Yes, a package can have multiple sources... Which one is used, depends on whether the package is being built by MakeRelease (the source package), or being installed by the system (ConfirmDependencies), we currently use the Pluto Ubuntu Addons source for most of our stuff, but you can use an external URL source, etc, to download the package from elsewhere. Which ones are apropos still...need to be documented... :)
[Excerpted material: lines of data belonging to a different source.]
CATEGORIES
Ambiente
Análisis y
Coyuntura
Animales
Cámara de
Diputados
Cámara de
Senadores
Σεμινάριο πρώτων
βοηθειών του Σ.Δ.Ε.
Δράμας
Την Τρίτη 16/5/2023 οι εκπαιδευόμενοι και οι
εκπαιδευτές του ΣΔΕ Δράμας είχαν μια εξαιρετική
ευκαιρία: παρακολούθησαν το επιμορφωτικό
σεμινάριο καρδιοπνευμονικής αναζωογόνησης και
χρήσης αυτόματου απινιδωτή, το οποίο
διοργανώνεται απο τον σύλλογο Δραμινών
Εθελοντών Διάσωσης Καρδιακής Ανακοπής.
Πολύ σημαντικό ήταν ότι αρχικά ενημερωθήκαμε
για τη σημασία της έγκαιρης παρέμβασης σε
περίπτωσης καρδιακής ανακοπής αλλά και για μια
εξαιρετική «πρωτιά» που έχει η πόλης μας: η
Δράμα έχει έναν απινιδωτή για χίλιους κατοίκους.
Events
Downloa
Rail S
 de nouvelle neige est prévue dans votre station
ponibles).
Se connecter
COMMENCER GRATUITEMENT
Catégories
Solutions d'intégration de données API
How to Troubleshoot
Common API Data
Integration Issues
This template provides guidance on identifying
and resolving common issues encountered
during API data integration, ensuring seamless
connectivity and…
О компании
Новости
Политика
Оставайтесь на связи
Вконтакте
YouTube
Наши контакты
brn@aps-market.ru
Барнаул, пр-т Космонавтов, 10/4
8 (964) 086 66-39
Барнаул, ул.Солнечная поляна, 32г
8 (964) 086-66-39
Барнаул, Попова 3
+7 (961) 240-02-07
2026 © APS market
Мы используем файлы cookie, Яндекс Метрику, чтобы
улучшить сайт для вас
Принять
This whole system forms an abstraction so that later on, other linux distributions and other platforms can easily be coodinated, MakeRelease can build the appropriate packages for a given distribution, and ConfirmDependencies can automatically install for the right distribution.

Take note specifically of the individual folders, and their file components, note that you can use wildcards, but also note the use of the flip source checkbox. Binaries use it, source packages do not. It alters how the path fields are parsed. Pay attention and notice that the paths basically pick up where the paths in the sources area leave off.

As for miscellaneous files, notice that there are mkr_foo.sh scripts typically put there. This can also be used to install boot scripts into their appropriate places, etc. There are mkr_ scripts for preinst, postinst, prerm, and postrm. This is where you do any configuration required by the package that may be required like, setting it up as a system service, whatever. Look at examples of mkr_postinst.sh etc in the individual packages in src/ in the SVN.